◆ **TASK OBJECTIVE**
Leave every picture out. Set down all the lines below exactly.

◆ **DATA PROVIDED**
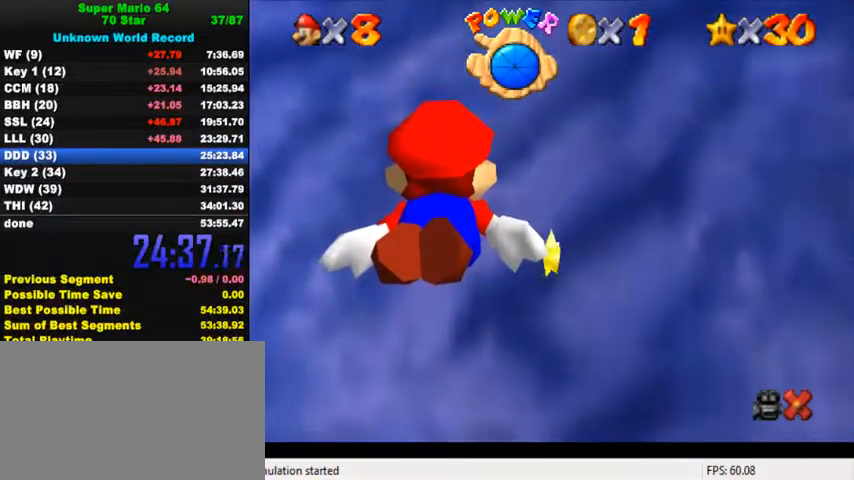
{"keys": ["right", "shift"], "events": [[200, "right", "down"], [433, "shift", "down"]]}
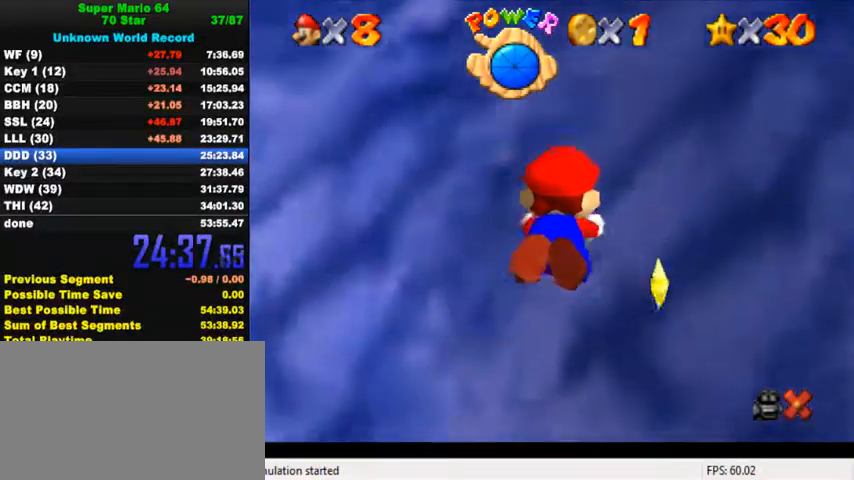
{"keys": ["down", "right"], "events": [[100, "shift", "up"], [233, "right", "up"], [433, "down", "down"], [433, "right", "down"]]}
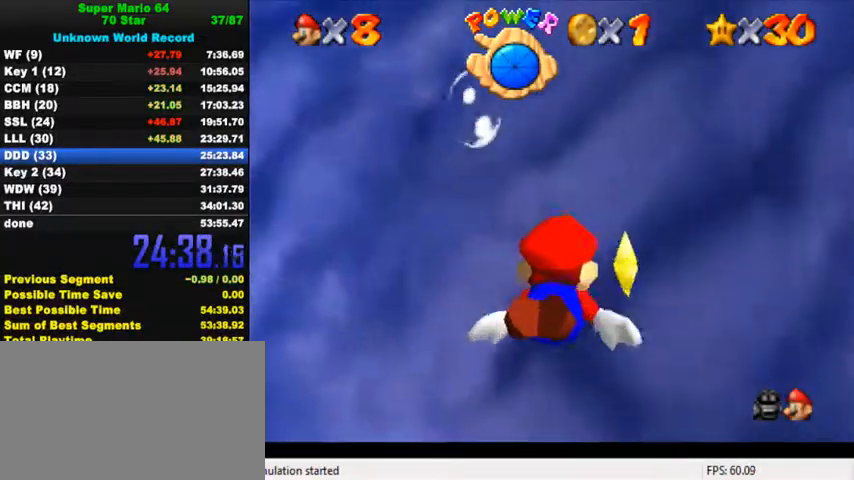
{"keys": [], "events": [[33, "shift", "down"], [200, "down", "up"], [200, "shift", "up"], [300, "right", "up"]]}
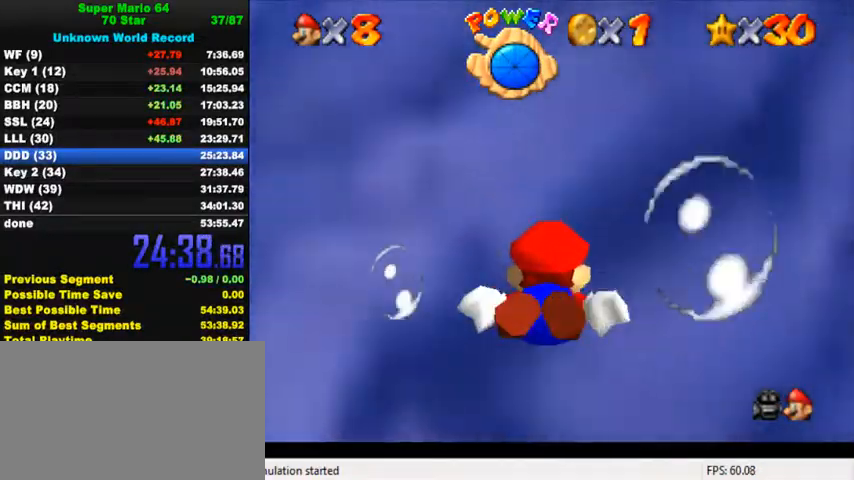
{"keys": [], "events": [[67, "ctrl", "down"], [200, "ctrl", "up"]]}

◆ **YOUR SOLUTION**
{"keys": ["right", "shift"], "events": [[200, "right", "down"], [433, "shift", "down"]]}
{"keys": ["down", "right"], "events": [[100, "shift", "up"], [233, "right", "up"], [433, "down", "down"], [433, "right", "down"]]}
{"keys": [], "events": [[33, "shift", "down"], [200, "down", "up"], [200, "shift", "up"], [300, "right", "up"]]}
{"keys": [], "events": [[67, "ctrl", "down"], [200, "ctrl", "up"]]}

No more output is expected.